Just about everyone I work with has asked how I've been doing the whole time. Even people I didn't say anything to have come up to me and asked how I might be feeling. I've been sent home early a couple of times to help out with my situation, and for the most part, everyone's just let me do my thing to the best of my ability, helping me when I need it.
Herein lies a common problem with me. I don't like letting people help me. It goes back to how stubborn I can be at times, but I am always trying to do things on my own without anyone's help. It's only been recently that I've let other people I work with help me with inventory things at work.
It's not easy to do either. I don't like letting people help me and I never have, so letting people help me has felt strange, and almost wrong. I always feel like I'm inconveniencing someone by having them help, so I never ask. Invariably, this gets me into more trouble than it's worth, so I really need to start asking for help when I need it.

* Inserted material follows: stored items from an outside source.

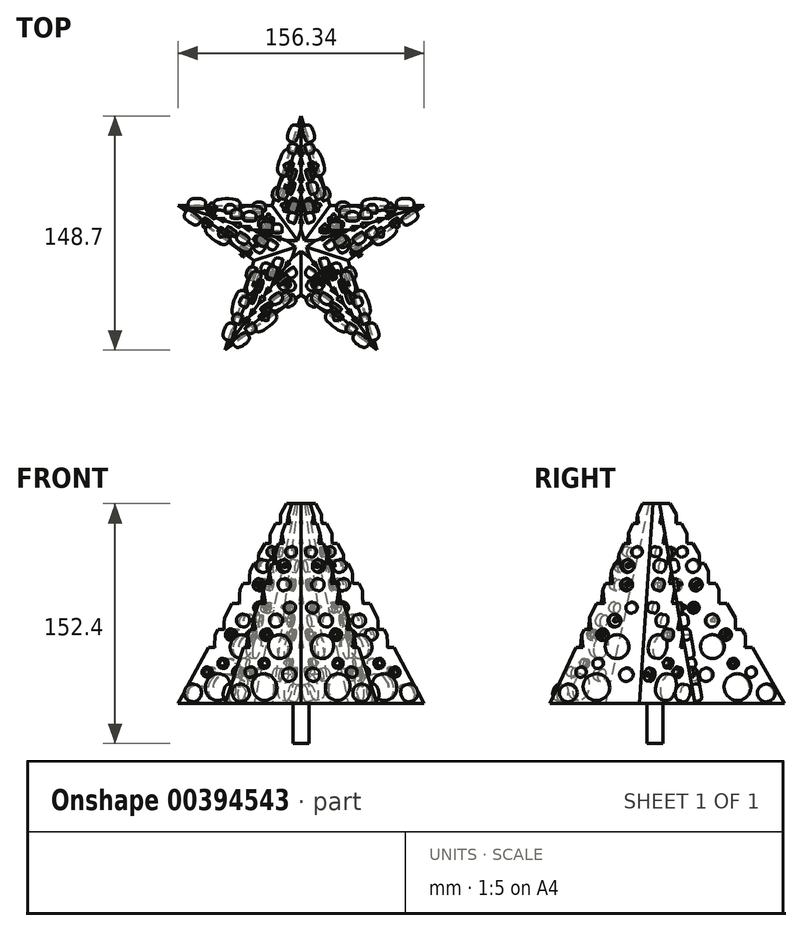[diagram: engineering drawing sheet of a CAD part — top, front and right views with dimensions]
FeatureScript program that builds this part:
annotation { "Feature Type Name" : "Feature", "Feature Type Description" : "" }
export const myFeature = defineFeature(function(context is Context, id is Id, definition is map)
    precondition{}
    {
        {
            var Q0;
            Q0=qCreatedBy(makeId("Top.planeOp"),FACE);
            var sketch = newSketch(context, id + "F0", { "sketchPlane" : qUnion([Q0])});
            skLineSegment(sketch, "E0", {"start": v(-78.17, 25.4) * mm, "end": v(48.31, -66.5) * mm});
            skLineSegment(sketch, "E1", {"start": v(48.31, -66.5) * mm, "end": v(0, 82.2) * mm});
            skLineSegment(sketch, "E2", {"start": v(0, 82.2) * mm, "end": v(-48.31, -66.5) * mm});
            skLineSegment(sketch, "E3", {"start": v(-48.31, -66.5) * mm, "end": v(78.17, 25.4) * mm});
            skLineSegment(sketch, "E4", {"start": v(78.17, 25.4) * mm, "end": v(-78.17, 25.4) * mm});
            skCircle(sketch, "E5.cCircle", {"center": v(0, 0) * mm, "radius": 25.4 * mm, "construction": true});
            skLineSegment(sketch, "E5.0", {"start": v(-29.86, -9.7) * mm, "end": v(-18.45, 25.4) * mm});
            skLineSegment(sketch, "E5.1", {"start": v(-18.45, 25.4) * mm, "end": v(18.45, 25.4) * mm});
            skLineSegment(sketch, "E5.2", {"start": v(18.45, 25.4) * mm, "end": v(29.86, -9.7) * mm});
            skLineSegment(sketch, "E5.3", {"start": v(29.86, -9.7) * mm, "end": v(0, -31.4) * mm});
            skLineSegment(sketch, "E5.4", {"start": v(0, -31.4) * mm, "end": v(-29.86, -9.7) * mm});
            skPoint(sketch, "E5.0.midPoint", {"position": v(-24.16, 7.85) * mm});
            skSolve(sketch);
        }
        {
            var Q0;
            Q0 = qSketchRegion(id + "F0", true);
            extrude(context, id + "F1", {"entities" : qUnion([Q0]), "depth" : 127 * mm, "hasDraft" : true, "draftAngle" : 10 * degree, "draftPullDirection" : true});
        }
        {
            var Q0;
            Q0=makeQuery(id+"F1.opExtrude","CAP_FACE",FACE,{"disambiguationData":[OSD([sQuery(id+"F0.wireOp",EDGE,"E0"),sQuery(id+"F0.wireOp",EDGE,"E1"),sQuery(id+"F0.wireOp",EDGE,"E2"),sQuery(id+"F0.wireOp",EDGE,"E3"),sQuery(id+"F0.wireOp",EDGE,"E4")])],"isStart":false});
            var sketch = newSketch(context, id + "F2", { "sketchPlane" : qUnion([Q0])});
            skCircle(sketch, "E6", {"center": v(0, 0) * mm, "radius": 13.59 * mm});
            skCircle(sketch, "E7", {"center": v(0, 0) * mm, "radius": 17.47 * mm});
            skCircle(sketch, "E8", {"center": v(0, 0) * mm, "radius": 20.54 * mm});
            skCircle(sketch, "E9", {"center": v(0, 0) * mm, "radius": 24.38 * mm});
            skCircle(sketch, "E10", {"center": v(0, 0) * mm, "radius": 28.24 * mm});
            skCircle(sketch, "E11", {"center": v(0, 0) * mm, "radius": 34.11 * mm});
            skCircle(sketch, "E12", {"center": v(0, 0) * mm, "radius": 40.82 * mm});
            skCircle(sketch, "E13", {"center": v(0, 0) * mm, "radius": 46.28 * mm});
            skCircle(sketch, "E14", {"center": v(0, 0) * mm, "radius": 51.14 * mm});
            skCircle(sketch, "E15", {"center": v(0, 0) * mm, "radius": 57.41 * mm});
            skCircle(sketch, "E16", {"center": v(0, 0) * mm, "radius": 65.5 * mm});
            skSolve(sketch);
        }
        {
            var Q0;
            Q0=makeQuery(id+"F2.imprint","IMPRINT",FACE,{"disambiguationData":[TD([[makeQuery(id+"F2.imprint","IMPRINT",EDGE,{"derivedFrom":sQuery(id+"F2.wireOp",EDGE,"E6")}),-1.0]])]});
            extrude(context, id + "F3", {"entities" : qUnion([Q0]), "operationType" : NewBodyOperationType.REMOVE, "oppositeDirection" : true, "depth" : 12.7 * mm});
        }
        {
            var Q0;
            Q0=makeQuery(id+"F2.imprint","IMPRINT",FACE,{"disambiguationData":[TD([[makeQuery(id+"F2.imprint","IMPRINT",EDGE,{"derivedFrom":sQuery(id+"F2.wireOp",EDGE,"E8")}),-1.0]])]});
            extrude(context, id + "F4", {"entities" : qUnion([Q0]), "operationType" : NewBodyOperationType.REMOVE, "oppositeDirection" : true, "depth" : 25.4 * mm});
        }
        {
            var Q0;
            Q0=makeQuery(id+"F2.imprint","IMPRINT",FACE,{"disambiguationData":[TD([[makeQuery(id+"F2.imprint","IMPRINT",EDGE,{"derivedFrom":sQuery(id+"F2.wireOp",EDGE,"E10")}),-1.0]])]});
            extrude(context, id + "F5", {"entities" : qUnion([Q0]), "operationType" : NewBodyOperationType.REMOVE, "oppositeDirection" : true, "depth" : 38.1 * mm});
        }
        {
            var Q0;
            Q0=makeQuery(id+"F2.imprint","IMPRINT",FACE,{"disambiguationData":[TD([[makeQuery(id+"F2.imprint","IMPRINT",EDGE,{"derivedFrom":sQuery(id+"F2.wireOp",EDGE,"E11")}),-1.0]])]});
            extrude(context, id + "F6", {"entities" : qUnion([Q0]), "operationType" : NewBodyOperationType.REMOVE, "oppositeDirection" : true, "depth" : 50.8 * mm});
        }
        {
            var Q0;
            Q0=makeQuery(id+"F2.imprint","IMPRINT",FACE,{"disambiguationData":[TD([[makeQuery(id+"F2.imprint","IMPRINT",EDGE,{"derivedFrom":sQuery(id+"F2.wireOp",EDGE,"E12")}),-1.0]])]});
            extrude(context, id + "F7", {"entities" : qUnion([Q0]), "operationType" : NewBodyOperationType.REMOVE, "oppositeDirection" : true, "depth" : 63.5 * mm});
        }
        {
            var Q0;
            Q0=makeQuery(id+"F2.imprint","IMPRINT",FACE,{"disambiguationData":[TD([[makeQuery(id+"F2.imprint","IMPRINT",EDGE,{"derivedFrom":sQuery(id+"F2.wireOp",EDGE,"E14")}),-1.0]])]});
            extrude(context, id + "F8", {"entities" : qUnion([Q0]), "operationType" : NewBodyOperationType.REMOVE, "oppositeDirection" : true, "depth" : 80 * mm});
        }
        {
            var Q0;
            Q0=makeQuery(id+"F2.imprint","IMPRINT",FACE,{"disambiguationData":[TD([[makeQuery(id+"F2.imprint","IMPRINT",EDGE,{"derivedFrom":sQuery(id+"F2.wireOp",EDGE,"E15")}),-1.0]])]});
            extrude(context, id + "F9", {"entities" : qUnion([Q0]), "operationType" : NewBodyOperationType.REMOVE, "oppositeDirection" : true, "depth" : 91.44 * mm});
        }
        {
            var Q0;
            {var subQ0=sQuery(id+"F0.wireOp",EDGE,"E0");Q0=makeQuery(id+"F1.opExtrude","SWEPT_FACE",FACE,{"disambiguationData":[OSD([subQ0]),TDD([makeQuery(id+"F0.imprint","IMPRINT",EDGE,{"disambiguationData":[TD([[makeQuery(id+"F0.imprint","INTERSECT",VERTEX,{"derivedFrom":[subQ0,sQuery(id+"F0.wireOp",EDGE,"E1")]}),1.0]])],"derivedFrom":subQ0})])]});}
            var sketch = newSketch(context, id + "F10", { "sketchPlane" : qUnion([Q0])});
            skCircle(sketch, "E17", {"center": v(26.64, 90.5) * mm, "radius": 3.16 * mm});
            skCircle(sketch, "E18", {"center": v(32.05, 68.5) * mm, "radius": 3.7 * mm});
            skCircle(sketch, "E19", {"center": v(32.23, 80.66) * mm, "radius": 3.94 * mm});
            skCircle(sketch, "E20", {"center": v(45.73, 34.3) * mm, "radius": 3.54 * mm});
            skCircle(sketch, "E21", {"center": v(38.43, 44.36) * mm, "radius": 3.95 * mm});
            skCircle(sketch, "E22", {"center": v(27.73, 54.12) * mm, "radius": 3.33 * mm});
            skCircle(sketch, "E23", {"center": v(35.59, 27.8) * mm, "radius": 7.5 * mm});
            skCircle(sketch, "E24", {"center": v(58.31, 8.36) * mm, "radius": 3.13 * mm});
            skCircle(sketch, "E25", {"center": v(47.46, 0) * mm, "radius": 8.43 * mm});
            skCircle(sketch, "E26", {"center": v(65.9, -6.12) * mm, "radius": 5.5 * mm});
            skCircle(sketch, "E27", {"center": v(28.18, 10.48) * mm, "radius": 4.1 * mm});
            skCircle(sketch, "E28", {"center": v(47.46, 15.43) * mm, "radius": 3.12 * mm});
            skSolve(sketch);
        }
        {
            var Q0;
            Q0 = qSketchRegion(id + "F10", true);
            extrude(context, id + "F11", {"entities" : qUnion([Q0]), "depth" : 5.08 * mm});
        }
        {
            var Q0;
            Q0=makeQuery(id+"F11.opExtrude","CAP_EDGE",EDGE,{"disambiguationData":[OSD([sQuery(id+"F10.wireOp",EDGE,"E17")])],"isStart":false});
            var Q1;
            Q1=makeQuery(id+"F11.opExtrude","CAP_EDGE",EDGE,{"disambiguationData":[OSD([sQuery(id+"F10.wireOp",EDGE,"E23")])],"isStart":false});
            var Q2;
            Q2=makeQuery(id+"F11.opExtrude","CAP_EDGE",EDGE,{"disambiguationData":[OSD([sQuery(id+"F10.wireOp",EDGE,"E28")])],"isStart":false});
            var Q3;
            Q3=makeQuery(id+"F11.opExtrude","CAP_EDGE",EDGE,{"disambiguationData":[OSD([sQuery(id+"F10.wireOp",EDGE,"E25")])],"isStart":false});
            var Q4;
            Q4=makeQuery(id+"F11.opExtrude","CAP_EDGE",EDGE,{"disambiguationData":[OSD([sQuery(id+"F10.wireOp",EDGE,"E27")])],"isStart":false});
            var Q5;
            Q5=makeQuery(id+"F11.opExtrude","CAP_EDGE",EDGE,{"disambiguationData":[OSD([sQuery(id+"F10.wireOp",EDGE,"E26")])],"isStart":false});
            var Q6;
            Q6=makeQuery(id+"F11.opExtrude","CAP_EDGE",EDGE,{"disambiguationData":[OSD([sQuery(id+"F10.wireOp",EDGE,"E24")])],"isStart":false});
            var Q7;
            Q7=makeQuery(id+"F11.opExtrude","CAP_EDGE",EDGE,{"disambiguationData":[OSD([sQuery(id+"F10.wireOp",EDGE,"E20")])],"isStart":false});
            var Q8;
            Q8=makeQuery(id+"F11.opExtrude","CAP_EDGE",EDGE,{"disambiguationData":[OSD([sQuery(id+"F10.wireOp",EDGE,"E21")])],"isStart":false});
            var Q9;
            Q9=makeQuery(id+"F11.opExtrude","CAP_EDGE",EDGE,{"disambiguationData":[OSD([sQuery(id+"F10.wireOp",EDGE,"E22")])],"isStart":false});
            var Q10;
            Q10=makeQuery(id+"F11.opExtrude","CAP_EDGE",EDGE,{"disambiguationData":[OSD([sQuery(id+"F10.wireOp",EDGE,"E18")])],"isStart":false});
            var Q11;
            Q11=makeQuery(id+"F11.opExtrude","CAP_EDGE",EDGE,{"disambiguationData":[OSD([sQuery(id+"F10.wireOp",EDGE,"E19")])],"isStart":false});
            fillet(context, id + "F12", {"entities" : qUnion([Q0, Q1, Q2, Q3, Q4, Q5, Q6, Q7, Q8, Q9, Q10, Q11]), "radius" : 2.54 * mm, "tangentPropagation" : true, "allowEdgeOverflow" : false});
        }
        {
            var Q0;
            Q0=makeQuery(id+"F11.opExtrude","SWEPT_BODY",BODY,{"disambiguationData":[OSD([sQuery(id+"F10.wireOp",EDGE,"E17")])]});
            var Q1;
            Q1=makeQuery(id+"F11.opExtrude","SWEPT_BODY",BODY,{"disambiguationData":[OSD([sQuery(id+"F10.wireOp",EDGE,"E18")])]});
            var Q2;
            Q2=makeQuery(id+"F11.opExtrude","SWEPT_BODY",BODY,{"disambiguationData":[OSD([sQuery(id+"F10.wireOp",EDGE,"E19")])]});
            var Q3;
            Q3=makeQuery(id+"F11.opExtrude","SWEPT_BODY",BODY,{"disambiguationData":[OSD([sQuery(id+"F10.wireOp",EDGE,"E20")])]});
            var Q4;
            Q4=makeQuery(id+"F11.opExtrude","SWEPT_BODY",BODY,{"disambiguationData":[OSD([sQuery(id+"F10.wireOp",EDGE,"E21")])]});
            var Q5;
            Q5=makeQuery(id+"F11.opExtrude","SWEPT_BODY",BODY,{"disambiguationData":[OSD([sQuery(id+"F10.wireOp",EDGE,"E22")])]});
            var Q6;
            Q6=makeQuery(id+"F11.opExtrude","SWEPT_BODY",BODY,{"disambiguationData":[OSD([sQuery(id+"F10.wireOp",EDGE,"E23")])]});
            var Q7;
            Q7=makeQuery(id+"F11.opExtrude","SWEPT_BODY",BODY,{"disambiguationData":[OSD([sQuery(id+"F10.wireOp",EDGE,"E24")])]});
            var Q8;
            Q8=makeQuery(id+"F11.opExtrude","SWEPT_BODY",BODY,{"disambiguationData":[OSD([sQuery(id+"F10.wireOp",EDGE,"E25")])]});
            var Q9;
            Q9=makeQuery(id+"F11.opExtrude","SWEPT_BODY",BODY,{"disambiguationData":[OSD([sQuery(id+"F10.wireOp",EDGE,"E26")])]});
            var Q10;
            Q10=makeQuery(id+"F11.opExtrude","SWEPT_BODY",BODY,{"disambiguationData":[OSD([sQuery(id+"F10.wireOp",EDGE,"E27")])]});
            var Q11;
            Q11=makeQuery(id+"F11.opExtrude","SWEPT_BODY",BODY,{"disambiguationData":[OSD([sQuery(id+"F10.wireOp",EDGE,"E28")])]});
            var Q12;
            Q12=sQuery(id+"F2.wireOp",EDGE,"E16");
            circularPattern(context, id + "F13", {"entities" : qUnion([Q0, Q1, Q2, Q3, Q4, Q5, Q6, Q7, Q8, Q9, Q10, Q11]), "axis" : qUnion([Q12]), "angle" : 360 * degree, "instanceCount" : 5, "equalSpace" : true});
        }
        {
            var Q0;
            Q0=makeQuery(id+"F13.opPattern","COPY",BODY,{"derivedFrom":makeQuery(id+"F11.opExtrude","SWEPT_BODY",BODY,{"disambiguationData":[OSD([sQuery(id+"F10.wireOp",EDGE,"E17")])]}),"instanceName":"2"});
            var Q1;
            Q1=makeQuery(id+"F13.opPattern","COPY",BODY,{"derivedFrom":makeQuery(id+"F11.opExtrude","SWEPT_BODY",BODY,{"disambiguationData":[OSD([sQuery(id+"F10.wireOp",EDGE,"E19")])]}),"instanceName":"2"});
            var Q2;
            Q2=makeQuery(id+"F13.opPattern","COPY",BODY,{"derivedFrom":makeQuery(id+"F11.opExtrude","SWEPT_BODY",BODY,{"disambiguationData":[OSD([sQuery(id+"F10.wireOp",EDGE,"E18")])]}),"instanceName":"2"});
            var Q3;
            Q3=makeQuery(id+"F13.opPattern","COPY",BODY,{"derivedFrom":makeQuery(id+"F11.opExtrude","SWEPT_BODY",BODY,{"disambiguationData":[OSD([sQuery(id+"F10.wireOp",EDGE,"E22")])]}),"instanceName":"2"});
            var Q4;
            Q4=makeQuery(id+"F13.opPattern","COPY",BODY,{"derivedFrom":makeQuery(id+"F11.opExtrude","SWEPT_BODY",BODY,{"disambiguationData":[OSD([sQuery(id+"F10.wireOp",EDGE,"E21")])]}),"instanceName":"2"});
            var Q5;
            Q5=makeQuery(id+"F13.opPattern","COPY",BODY,{"derivedFrom":makeQuery(id+"F11.opExtrude","SWEPT_BODY",BODY,{"disambiguationData":[OSD([sQuery(id+"F10.wireOp",EDGE,"E20")])]}),"instanceName":"2"});
            var Q6;
            Q6=makeQuery(id+"F13.opPattern","COPY",BODY,{"derivedFrom":makeQuery(id+"F11.opExtrude","SWEPT_BODY",BODY,{"disambiguationData":[OSD([sQuery(id+"F10.wireOp",EDGE,"E23")])]}),"instanceName":"2"});
            var Q7;
            Q7=makeQuery(id+"F13.opPattern","COPY",BODY,{"derivedFrom":makeQuery(id+"F11.opExtrude","SWEPT_BODY",BODY,{"disambiguationData":[OSD([sQuery(id+"F10.wireOp",EDGE,"E27")])]}),"instanceName":"2"});
            var Q8;
            Q8=makeQuery(id+"F13.opPattern","COPY",BODY,{"derivedFrom":makeQuery(id+"F11.opExtrude","SWEPT_BODY",BODY,{"disambiguationData":[OSD([sQuery(id+"F10.wireOp",EDGE,"E28")])]}),"instanceName":"2"});
            var Q9;
            Q9=makeQuery(id+"F13.opPattern","COPY",BODY,{"derivedFrom":makeQuery(id+"F11.opExtrude","SWEPT_BODY",BODY,{"disambiguationData":[OSD([sQuery(id+"F10.wireOp",EDGE,"E24")])]}),"instanceName":"2"});
            var Q10;
            Q10=makeQuery(id+"F13.opPattern","COPY",BODY,{"derivedFrom":makeQuery(id+"F11.opExtrude","SWEPT_BODY",BODY,{"disambiguationData":[OSD([sQuery(id+"F10.wireOp",EDGE,"E26")])]}),"instanceName":"2"});
            var Q11;
            Q11=makeQuery(id+"F13.opPattern","COPY",BODY,{"derivedFrom":makeQuery(id+"F11.opExtrude","SWEPT_BODY",BODY,{"disambiguationData":[OSD([sQuery(id+"F10.wireOp",EDGE,"E25")])]}),"instanceName":"2"});
            var Q12;
            Q12=qCreatedBy(makeId("Right.planeOp"),FACE);
            mirror(context, id + "F14", {"entities" : qUnion([Q0, Q1, Q2, Q3, Q4, Q5, Q6, Q7, Q8, Q9, Q10, Q11]), "mirrorPlane" : qUnion([Q12])});
        }
        {
            var Q0;
            Q0=makeQuery(id+"F14.opPattern","COPY",BODY,{"derivedFrom":makeQuery(id+"F13.opPattern","COPY",BODY,{"derivedFrom":makeQuery(id+"F11.opExtrude","SWEPT_BODY",BODY,{"disambiguationData":[OSD([sQuery(id+"F10.wireOp",EDGE,"E17")])]}),"instanceName":"2"}),"instanceName":"1"});
            var Q1;
            Q1=makeQuery(id+"F14.opPattern","COPY",BODY,{"derivedFrom":makeQuery(id+"F13.opPattern","COPY",BODY,{"derivedFrom":makeQuery(id+"F11.opExtrude","SWEPT_BODY",BODY,{"disambiguationData":[OSD([sQuery(id+"F10.wireOp",EDGE,"E19")])]}),"instanceName":"2"}),"instanceName":"1"});
            var Q2;
            Q2=makeQuery(id+"F14.opPattern","COPY",BODY,{"derivedFrom":makeQuery(id+"F13.opPattern","COPY",BODY,{"derivedFrom":makeQuery(id+"F11.opExtrude","SWEPT_BODY",BODY,{"disambiguationData":[OSD([sQuery(id+"F10.wireOp",EDGE,"E18")])]}),"instanceName":"2"}),"instanceName":"1"});
            var Q3;
            Q3=makeQuery(id+"F14.opPattern","COPY",BODY,{"derivedFrom":makeQuery(id+"F13.opPattern","COPY",BODY,{"derivedFrom":makeQuery(id+"F11.opExtrude","SWEPT_BODY",BODY,{"disambiguationData":[OSD([sQuery(id+"F10.wireOp",EDGE,"E22")])]}),"instanceName":"2"}),"instanceName":"1"});
            var Q4;
            Q4=makeQuery(id+"F14.opPattern","COPY",BODY,{"derivedFrom":makeQuery(id+"F13.opPattern","COPY",BODY,{"derivedFrom":makeQuery(id+"F11.opExtrude","SWEPT_BODY",BODY,{"disambiguationData":[OSD([sQuery(id+"F10.wireOp",EDGE,"E23")])]}),"instanceName":"2"}),"instanceName":"1"});
            var Q5;
            Q5=makeQuery(id+"F14.opPattern","COPY",BODY,{"derivedFrom":makeQuery(id+"F13.opPattern","COPY",BODY,{"derivedFrom":makeQuery(id+"F11.opExtrude","SWEPT_BODY",BODY,{"disambiguationData":[OSD([sQuery(id+"F10.wireOp",EDGE,"E21")])]}),"instanceName":"2"}),"instanceName":"1"});
            var Q6;
            Q6=makeQuery(id+"F14.opPattern","COPY",BODY,{"derivedFrom":makeQuery(id+"F13.opPattern","COPY",BODY,{"derivedFrom":makeQuery(id+"F11.opExtrude","SWEPT_BODY",BODY,{"disambiguationData":[OSD([sQuery(id+"F10.wireOp",EDGE,"E20")])]}),"instanceName":"2"}),"instanceName":"1"});
            var Q7;
            Q7=makeQuery(id+"F14.opPattern","COPY",BODY,{"derivedFrom":makeQuery(id+"F13.opPattern","COPY",BODY,{"derivedFrom":makeQuery(id+"F11.opExtrude","SWEPT_BODY",BODY,{"disambiguationData":[OSD([sQuery(id+"F10.wireOp",EDGE,"E28")])]}),"instanceName":"2"}),"instanceName":"1"});
            var Q8;
            Q8=makeQuery(id+"F14.opPattern","COPY",BODY,{"derivedFrom":makeQuery(id+"F13.opPattern","COPY",BODY,{"derivedFrom":makeQuery(id+"F11.opExtrude","SWEPT_BODY",BODY,{"disambiguationData":[OSD([sQuery(id+"F10.wireOp",EDGE,"E27")])]}),"instanceName":"2"}),"instanceName":"1"});
            var Q9;
            Q9=makeQuery(id+"F14.opPattern","COPY",BODY,{"derivedFrom":makeQuery(id+"F13.opPattern","COPY",BODY,{"derivedFrom":makeQuery(id+"F11.opExtrude","SWEPT_BODY",BODY,{"disambiguationData":[OSD([sQuery(id+"F10.wireOp",EDGE,"E25")])]}),"instanceName":"2"}),"instanceName":"1"});
            var Q10;
            Q10=makeQuery(id+"F14.opPattern","COPY",BODY,{"derivedFrom":makeQuery(id+"F13.opPattern","COPY",BODY,{"derivedFrom":makeQuery(id+"F11.opExtrude","SWEPT_BODY",BODY,{"disambiguationData":[OSD([sQuery(id+"F10.wireOp",EDGE,"E24")])]}),"instanceName":"2"}),"instanceName":"1"});
            var Q11;
            Q11=makeQuery(id+"F14.opPattern","COPY",BODY,{"derivedFrom":makeQuery(id+"F13.opPattern","COPY",BODY,{"derivedFrom":makeQuery(id+"F11.opExtrude","SWEPT_BODY",BODY,{"disambiguationData":[OSD([sQuery(id+"F10.wireOp",EDGE,"E26")])]}),"instanceName":"2"}),"instanceName":"1"});
            var Q12;
            Q12=sQuery(id+"F2.wireOp",EDGE,"E8");
            circularPattern(context, id + "F15", {"entities" : qUnion([Q0, Q1, Q2, Q3, Q4, Q5, Q6, Q7, Q8, Q9, Q10, Q11]), "axis" : qUnion([Q12]), "angle" : 360 * degree, "instanceCount" : 5, "equalSpace" : true});
        }
        {
            var Q0;
            Q0=makeQuery(id+"F1.opExtrude","CAP_FACE",FACE,{"disambiguationData":[OSD([sQuery(id+"F0.wireOp",EDGE,"E0"),sQuery(id+"F0.wireOp",EDGE,"E1"),sQuery(id+"F0.wireOp",EDGE,"E2"),sQuery(id+"F0.wireOp",EDGE,"E3"),sQuery(id+"F0.wireOp",EDGE,"E4")])],"isStart":true});
            var sketch = newSketch(context, id + "F16", { "sketchPlane" : qUnion([Q0])});
            skCircle(sketch, "E29", {"center": v(0, 0) * mm, "radius": 5.06 * mm});
            skSolve(sketch);
        }
        {
            var Q0;
            Q0 = qSketchRegion(id + "F16", true);
            extrude(context, id + "F17", {"entities" : qUnion([Q0]), "depth" : 25.4 * mm});
        }
    });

And I'm starting to do it a little bit. It's not much, but it's a start. I'm realizing that I can't do everything on my own, that I need help sometimes.
It's just another evolution of personality I suppose.
It's a pretty drab day outside. It's cool, it's rainy, and it just looks like a day to relax and not do much. I'm going to go look for a desk today, probably play some games, and see if I can scheme something that I can do for Molly. She had a bad day yesterday and I need to think of something that will make her smile. I love her smile.
It's strange though. The prettiest girls are the ones who seem to doubt it most. She is such a pretty girl. Even Nichole told me that she was very pretty. I want to see her smile more. It's just such a beautiful thing.
One more thing, the title at the top of the window that says "booyah?" It's something that Molly will get, but no one else will.